Argentine subsid bucks economy

Musicals, concerts fuel boom

BUENOS AIRES — CIE’s Argentine face, Daniel Grinbank, is one of the group’s strongest assets, with 25 years of local experience, first as manager of rock icon Charly Garcia and then as an international concert promoter.

That experience has been at CIE’s disposal since 1998, when the Mexican group took control of Grinbank’s empire and pumped in $35 million in fresh resources, which mostly funded a diversification into theater.

After acquiring the rights from Disney to musical “Beauty and the Beast,” the partners last year launched “Les Miserables” locally, with “Chicago” and “The Phantom of The Opera” opening this year.

The idea is to “produce Broadway events, with Broadway quality,” Grinbank says.

CIE’s international circuit makes it possible to bear the heavy costs of such mega-productions, with the shows topping local B.O. rankings, he adds. “These were virgin territories. The public response exceeded the traditional levels of takings and attendance in each market.”

But Grinbank has not turned his back on concerts. Last year he brought Hanson and Lou Reed to Argentina. This year has seen visits by the Red Hot Chili Peppers, Sting and Iron Maiden, with Mark Knopfler due this month and the Backstreet Boys in April.

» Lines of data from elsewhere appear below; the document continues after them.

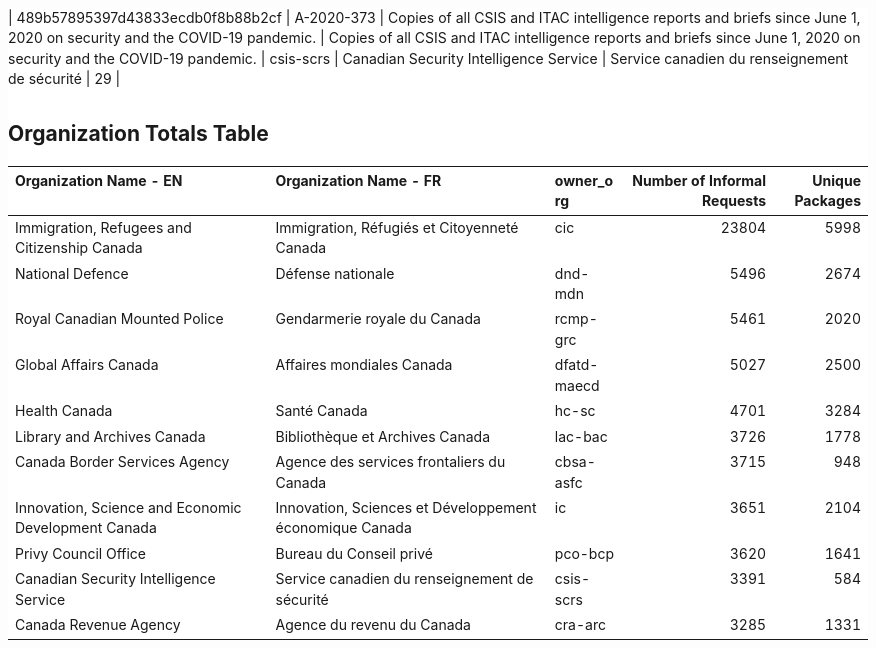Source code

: | 489b57895397d43833ecdb0f8b88b2cf | A-2020-373       | Copies of all CSIS and ITAC intelligence reports and briefs since June 1, 2020 on security and the COVID-19 pandemic.                                                                                                                                                                                                                                                                                                                                                                                                                                                                                                                                                                                                                                                                                                                                                                                                                                                                                                                                                                                                                                                                                                                                                                                                                                                                                                                                                                                                                   | Copies of all CSIS and ITAC intelligence reports and briefs since June 1, 2020 on security and the COVID-19 pandemic.                                                                                                                                                                                                                                                                                                                                                                                                                                                                                                                                                                                                                                                                                                                                                                                                                                                                                                                                                                                                                                                                                                                                                                                                                                                                                                                                                                                                                                                                                                                                                                                                                                                                                                                                                                         | csis-scrs   | Canadian Security Intelligence Service       | Service canadien du renseignement de sécurité |                            29 |

## Organization Totals Table

| Organization Name - EN                              | Organization Name - FR                                  | owner_org   |   Number of Informal Requests |   Unique Packages |
|:----------------------------------------------------|:--------------------------------------------------------|:------------|------------------------------:|------------------:|
| Immigration, Refugees and Citizenship Canada        | Immigration, Réfugiés et Citoyenneté Canada             | cic         |                         23804 |              5998 |
| National Defence                                    | Défense nationale                                       | dnd-mdn     |                          5496 |              2674 |
| Royal Canadian Mounted Police                       | Gendarmerie royale du Canada                            | rcmp-grc    |                          5461 |              2020 |
| Global Affairs Canada                               | Affaires mondiales Canada                               | dfatd-maecd |                          5027 |              2500 |
| Health Canada                                       | Santé Canada                                            | hc-sc       |                          4701 |              3284 |
| Library and Archives Canada                         | Bibliothèque et Archives Canada                         | lac-bac     |                          3726 |              1778 |
| Canada Border Services Agency                       | Agence des services frontaliers du Canada               | cbsa-asfc   |                          3715 |               948 |
| Innovation, Science and Economic Development Canada | Innovation, Sciences et Développement économique Canada | ic          |                          3651 |              2104 |
| Privy Council Office                                | Bureau du Conseil privé                                 | pco-bcp     |                          3620 |              1641 |
| Canadian Security Intelligence Service              | Service canadien du renseignement de sécurité           | csis-scrs   |                          3391 |               584 |
| Canada Revenue Agency                               | Agence du revenu du Canada                              | cra-arc     |                          3285 |              1331 |
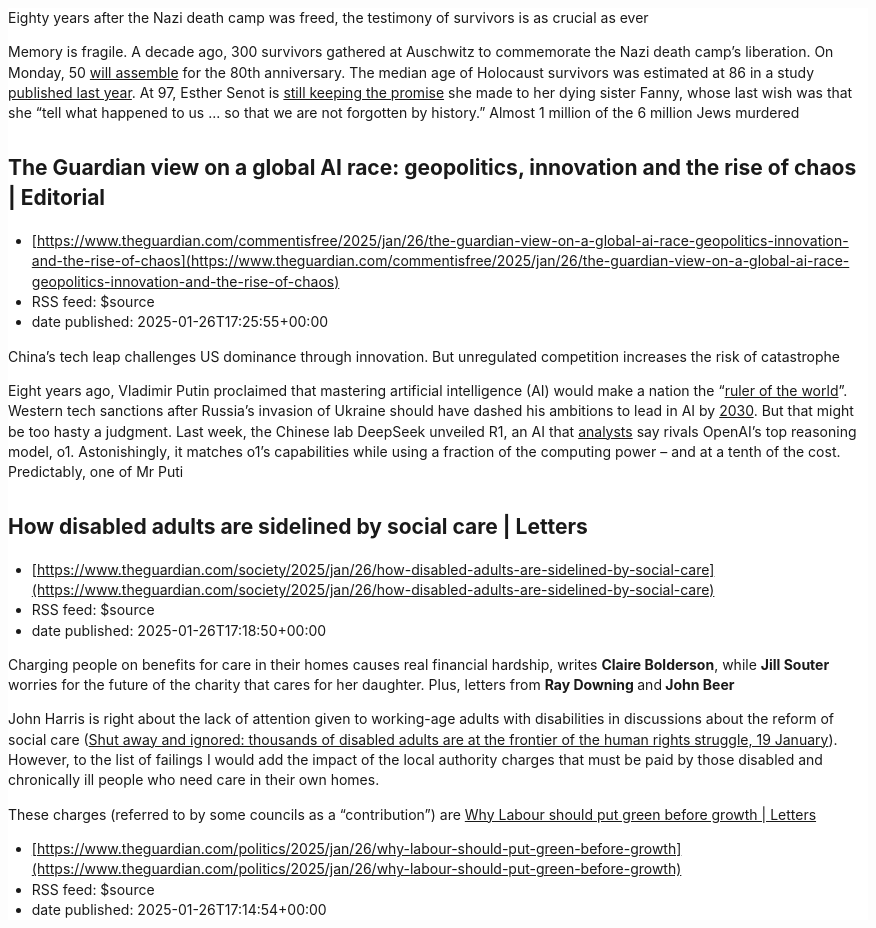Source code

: <p>Eighty years after the Nazi death camp was freed, the testimony of survivors is as crucial as ever</p><p>Memory is fragile. A decade ago, 300 survivors gathered at Auschwitz to commemorate the Nazi death camp’s liberation. On Monday, 50 <a href="https://www.theguardian.com/world/2025/jan/13/speeches-by-politicians-banned-at-80th-anniversary-of-auschwitzs-liberation">will assemble</a> for the 80th anniversary. The median age of Holocaust survivors was estimated at 86 in a study <a href="https://www.timesofisrael.com/global-study-finds-number-of-holocaust-survivors-shrank-by-half-since-2000/">published last year</a>. At 97, Esther Senot is <a href="https://www.thelocal.at/20250115/how-did-the-world-allow-auschwitz-nazi-death-camp-survivors-speak-out-ahead-of-anniversary">still keeping the promise</a> she made to her dying sister Fanny, whose last wish was that she “tell what happened to us ... so that we are not forgotten by history.” Almost 1 million of the 6 million Jews murdered 

## The Guardian view on a global AI race: geopolitics, innovation and the rise of chaos | Editorial
 - [https://www.theguardian.com/commentisfree/2025/jan/26/the-guardian-view-on-a-global-ai-race-geopolitics-innovation-and-the-rise-of-chaos](https://www.theguardian.com/commentisfree/2025/jan/26/the-guardian-view-on-a-global-ai-race-geopolitics-innovation-and-the-rise-of-chaos)
 - RSS feed: $source
 - date published: 2025-01-26T17:25:55+00:00

<p>China’s tech leap challenges US dominance through innovation. But unregulated competition increases the risk of catastrophe</p><p>Eight years ago, Vladimir Putin proclaimed that mastering artificial intelligence (AI) would make a nation the “<a href="https://www.theverge.com/2017/9/4/16251226/russia-ai-putin-rule-the-world">ruler of the world</a>”. Western tech sanctions after Russia’s invasion of Ukraine should have dashed his ambitions to lead in AI by <a href="https://carnegieendowment.org/posts/2020/08/developing-artificial-intelligence-in-russia-objectives-and-reality?lang=en&amp;amp;center=russia-eurasia">2030</a>. But that might be too hasty a judgment. Last week, the Chinese lab DeepSeek unveiled R1, an AI that <a href="https://www.nature.com/articles/d41586-025-00229-6">analysts</a> say rivals OpenAI’s top reasoning model, o1. Astonishingly, it matches o1’s capabilities while using a fraction of the computing power – and at a tenth of the cost. Predictably, one of Mr Puti

## How disabled adults are sidelined by social care | Letters
 - [https://www.theguardian.com/society/2025/jan/26/how-disabled-adults-are-sidelined-by-social-care](https://www.theguardian.com/society/2025/jan/26/how-disabled-adults-are-sidelined-by-social-care)
 - RSS feed: $source
 - date published: 2025-01-26T17:18:50+00:00

<p>Charging people on benefits for care in their homes causes real financial hardship, writes <strong>Claire Bolderson</strong>, while <strong>Jill Souter</strong> worries for the future of the charity that cares for her daughter. Plus, letters from <strong>Ray Downing </strong>and<strong> John Beer</strong></p><p>John Harris is right about the lack of attention given to working-age adults with disabilities in discussions about the reform of social care (<a href="https://www.theguardian.com/commentisfree/2025/jan/19/millions-shut-out-society-social-care-crisis-disabled-adults">Shut away and ignored: thousands of disabled adults are at the frontier of the human rights struggle, 19 January</a>). However, to the list of failings I would add the impact of the local authority charges that must be paid by those disabled and chronically ill people who need care in their own homes.</p><p>These charges (referred to by some councils as a “contribution”) are <a href="https://www.theguardian.com

## Why Labour should put green before growth | Letters
 - [https://www.theguardian.com/politics/2025/jan/26/why-labour-should-put-green-before-growth](https://www.theguardian.com/politics/2025/jan/26/why-labour-should-put-green-before-growth)
 - RSS feed: $source
 - date published: 2025-01-26T17:14:54+00:00
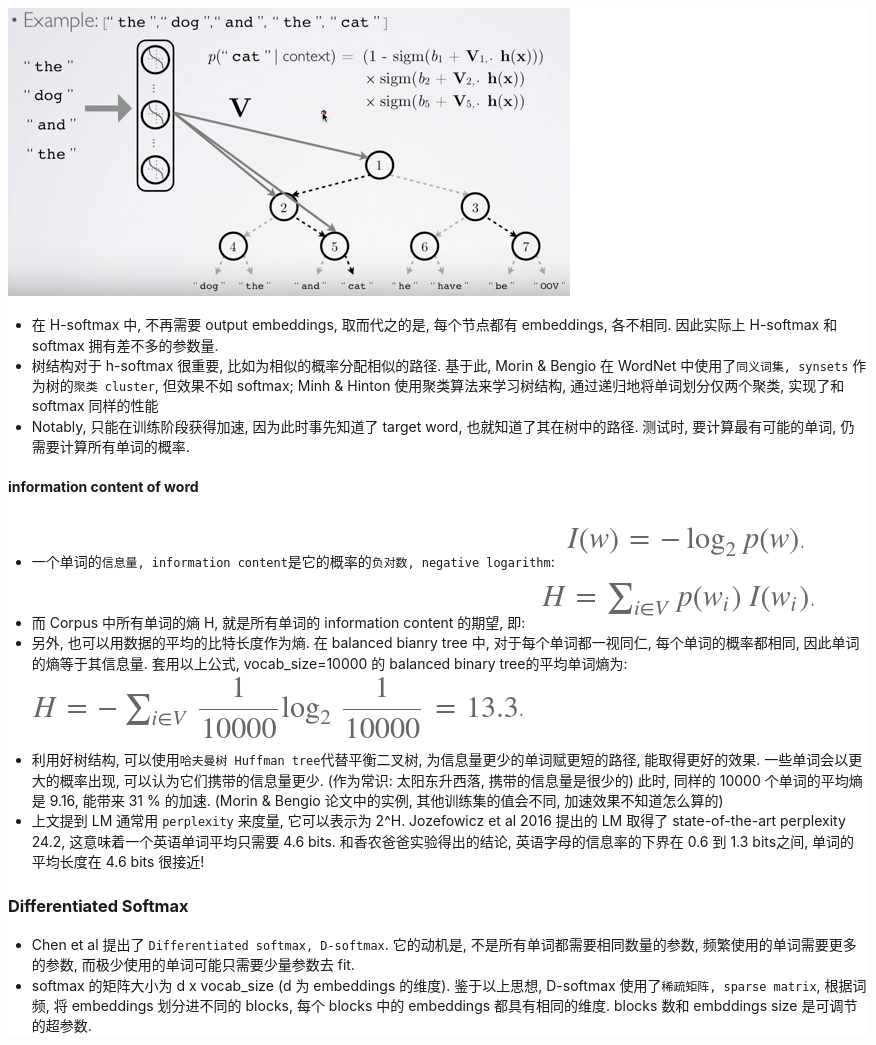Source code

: ![hierarchical_softmax.png](/img/2017-12-25-word_embeddings_0to1/hierarchical_softmax.png)
* 在 H-softmax 中, 不再需要 output embeddings, 取而代之的是, 每个节点都有 embeddings, 各不相同. 因此实际上 H-softmax 和 softmax 拥有差不多的参数量.
* 树结构对于 h-softmax 很重要, 比如为相似的概率分配相似的路径. 基于此, Morin & Bengio 在 WordNet 中使用了`同义词集, synsets` 作为树的`聚类 cluster`, 但效果不如 softmax; Minh & Hinton 使用聚类算法来学习树结构, 通过递归地将单词划分仅两个聚类, 实现了和 softmax 同样的性能
* Notably, 只能在训练阶段获得加速, 因为此时事先知道了 target word, 也就知道了其在树中的路径. 测试时, 要计算最有可能的单词, 仍需要计算所有单词的概率.

#### information content of word

* 一个单词的`信息量, information content`是它的概率的`负对数, negative logarithm`: ![word_information_content.png](/img/2017-12-25-word_embeddings_0to1/word_information_content.png)
* 而 Corpus 中所有单词的熵 H, 就是所有单词的 information content 的期望, 即: ![entropy_of_corpus.png](/img/2017-12-25-word_embeddings_0to1/entropy_of_corpus.png)
* 另外, 也可以用数据的平均的比特长度作为熵. 在 balanced bianry tree 中, 对于每个单词都一视同仁, 每个单词的概率都相同, 因此单词的熵等于其信息量. 套用以上公式, vocab_size=10000 的 balanced binary tree的平均单词熵为: ![entropy_10000_bbt.png](/img/2017-12-25-word_embeddings_0to1/entropy_10000_bbt.png)
* 利用好树结构, 可以使用`哈夫曼树 Huffman tree`代替平衡二叉树, 为信息量更少的单词赋更短的路径, 能取得更好的效果. 一些单词会以更大的概率出现, 可以认为它们携带的信息量更少. (作为常识: 太阳东升西落, 携带的信息量是很少的) 此时, 同样的 10000 个单词的平均熵是 9.16, 能带来 31 % 的加速. (Morin & Bengio 论文中的实例, 其他训练集的值会不同, 加速效果不知道怎么算的)
* 上文提到 LM 通常用 `perplexity` 来度量, 它可以表示为 2^H. Jozefowicz et al 2016 提出的 LM 取得了 state-of-the-art perplexity 24.2, 这意味着一个英语单词平均只需要 4.6 bits. 和香农爸爸实验得出的结论, 英语字母的信息率的下界在 0.6 到 1.3 bits之间, 单词的平均长度在 4.6 bits 很接近!

### Differentiated Softmax

* Chen et al 提出了 `Differentiated softmax, D-softmax`. 它的动机是, 不是所有单词都需要相同数量的参数, 频繁使用的单词需要更多的参数, 而极少使用的单词可能只需要少量参数去 fit.
* softmax 的矩阵大小为 d x vocab_size (d 为 embeddings 的维度). 鉴于以上思想, D-softmax 使用了`稀疏矩阵, sparse matrix`, 根据词频, 将 embeddings 划分进不同的 blocks, 每个 blocks 中的 embeddings 都具有相同的维度. blocks 数和 embddings size 是可调节的超参数.
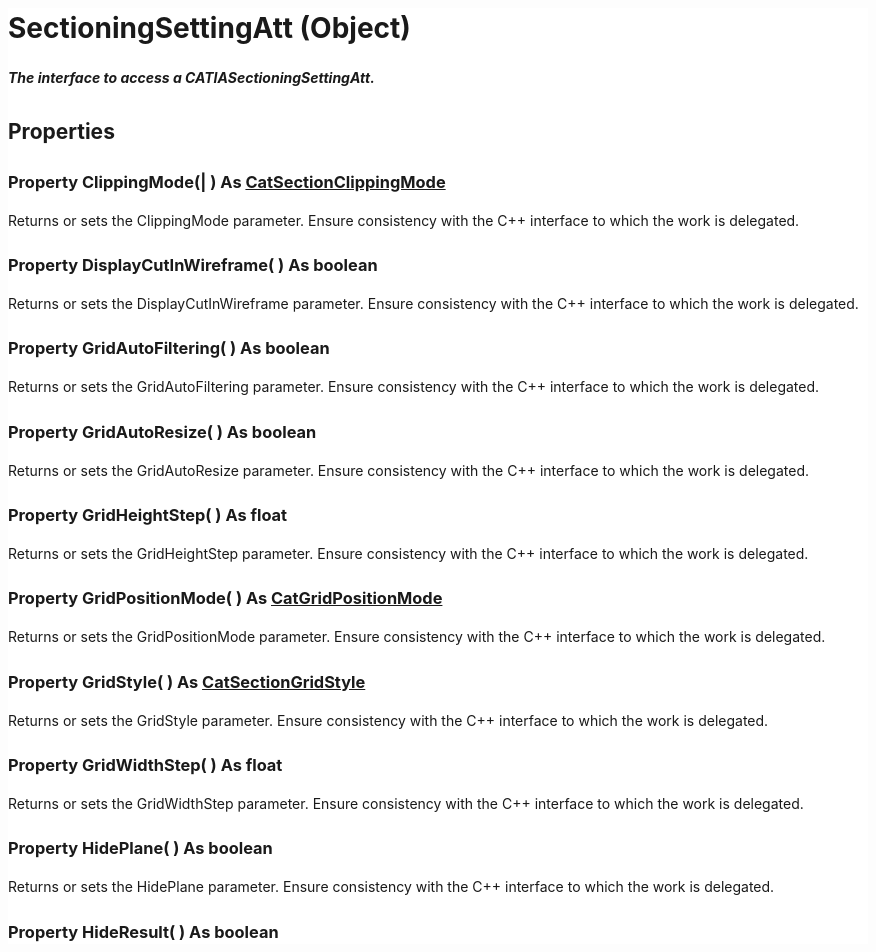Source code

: # SectioningSettingAtt (Object)

**_The interface to access a CATIASectioningSettingAtt._**

## Properties

### Property **ClippingMode**(| ) As [CatSectionClippingMode](../SpaceAnalysisInterfaces/enum_CatSectionClippingMode_100444.md)

   Returns or sets the ClippingMode parameter.  Ensure consistency with the C++ interface to which the work is delegated.  
### Property **DisplayCutInWireframe**( ) As boolean

   Returns or sets the DisplayCutInWireframe parameter.  Ensure consistency with the C++ interface to which the work is delegated.  
### Property **GridAutoFiltering**( ) As boolean

   Returns or sets the GridAutoFiltering parameter.  Ensure consistency with the C++ interface to which the work is delegated.  
### Property **GridAutoResize**( ) As boolean

   Returns or sets the GridAutoResize parameter.  Ensure consistency with the C++ interface to which the work is delegated.  
### Property **GridHeightStep**( ) As float

   Returns or sets the GridHeightStep parameter.  Ensure consistency with the C++ interface to which the work is delegated.  
### Property **GridPositionMode**( ) As [CatGridPositionMode](../SpaceAnalysisInterfaces/enum_CatGridPositionMode_75400.md)

   Returns or sets the GridPositionMode parameter.  Ensure consistency with the C++ interface to which the work is delegated.  
### Property **GridStyle**( ) As [CatSectionGridStyle](../SpaceAnalysisInterfaces/enum_CatSectionGridStyle_76008.md)

   Returns or sets the GridStyle parameter.  Ensure consistency with the C++ interface to which the work is delegated.  
### Property **GridWidthStep**( ) As float

   Returns or sets the GridWidthStep parameter.  Ensure consistency with the C++ interface to which the work is delegated.  
### Property **HidePlane**( ) As boolean

   Returns or sets the HidePlane parameter.  Ensure consistency with the C++ interface to which the work is delegated.  
### Property **HideResult**( ) As boolean
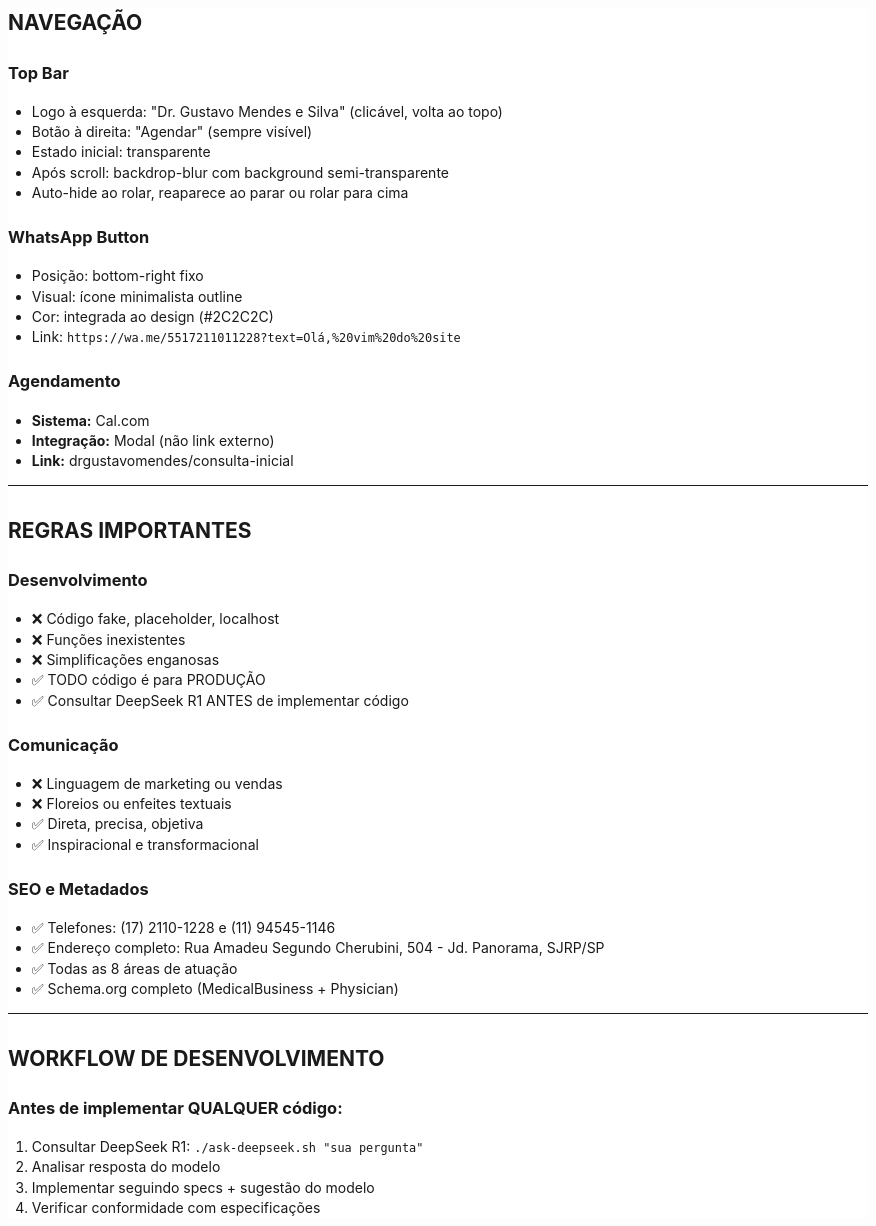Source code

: 
## NAVEGAÇÃO

### Top Bar
- Logo à esquerda: "Dr. Gustavo Mendes e Silva" (clicável, volta ao topo)
- Botão à direita: "Agendar" (sempre visível)
- Estado inicial: transparente
- Após scroll: backdrop-blur com background semi-transparente
- Auto-hide ao rolar, reaparece ao parar ou rolar para cima

### WhatsApp Button
- Posição: bottom-right fixo
- Visual: ícone minimalista outline
- Cor: integrada ao design (#2C2C2C)
- Link: `https://wa.me/5517211011228?text=Olá,%20vim%20do%20site`

### Agendamento
- **Sistema:** Cal.com
- **Integração:** Modal (não link externo)
- **Link:** drgustavomendes/consulta-inicial

---

## REGRAS IMPORTANTES

### Desenvolvimento
- ❌ Código fake, placeholder, localhost
- ❌ Funções inexistentes
- ❌ Simplificações enganosas
- ✅ TODO código é para PRODUÇÃO
- ✅ Consultar DeepSeek R1 ANTES de implementar código

### Comunicação
- ❌ Linguagem de marketing ou vendas
- ❌ Floreios ou enfeites textuais
- ✅ Direta, precisa, objetiva
- ✅ Inspiracional e transformacional

### SEO e Metadados
- ✅ Telefones: (17) 2110-1228 e (11) 94545-1146
- ✅ Endereço completo: Rua Amadeu Segundo Cherubini, 504 - Jd. Panorama, SJRP/SP
- ✅ Todas as 8 áreas de atuação
- ✅ Schema.org completo (MedicalBusiness + Physician)

---

## WORKFLOW DE DESENVOLVIMENTO

### Antes de implementar QUALQUER código:
1. Consultar DeepSeek R1: `./ask-deepseek.sh "sua pergunta"`
2. Analisar resposta do modelo
3. Implementar seguindo specs + sugestão do modelo
4. Verificar conformidade com especificações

Grinbank declines to speculate on which activity is more important to the group’s bottom line. “The concerts reach higher peaks, but the theater is steadier. The shows are all proven hits, so it’s less risky than a concert where you gamble everything on one night.”

Other local assets include leading local radio station Rock & Pop, which Grinbank founded 17 years ago. Although not part of CIE’s traditional portfolio, the station’s success allowed it to take over five more local stations.

It also provides important synergies, with Grinbank describing radio backing as fundamental to the success of the groups’ latest concerts, which grossed $2.5 million over three nights, around three times as much as a rival event with leading international acts like R.E.M. and Oasis.

In fact, the impact of radio on concert and other event tickets sales has been such that CIE is seeking to enter the radio market in other territories.

The group also has produced several programs for America 2, the smallest local TV broadcaster.

“We believe it is increasingly important to focus on creating our own content,” Grinbank explains.

But he dispels the idea that this could mark the genesis of a multimedia empire, denying reports that the group is planning to move into magazine publishing and discounting the possibility of bidding for new TV licenses later this year.

That is partly due to a wait-and-see approach, as Argentina’s economic recession enters its 33rd month. Grinbank reckons smaller producers have been harder hit, but admits that “since we are in the leisure business, it’s logical that the situation affects us.”

CIE topper Alejandro Soberon acknowledges that entertainment isn’t recession-proof, but it is recession resistant, especially in markets where Sting, for example, doesn’t perform every year.

These days, Grinbank says, he spends almost half his life in Spain, where CIE has just signed deals to operate the two principal theaters on Madrid’s Gran Via.

But that doesn’t mean Argentina is on the back burner. Indeed, Grinbank predicts that “all our business areas will grow this year despite the crisis.”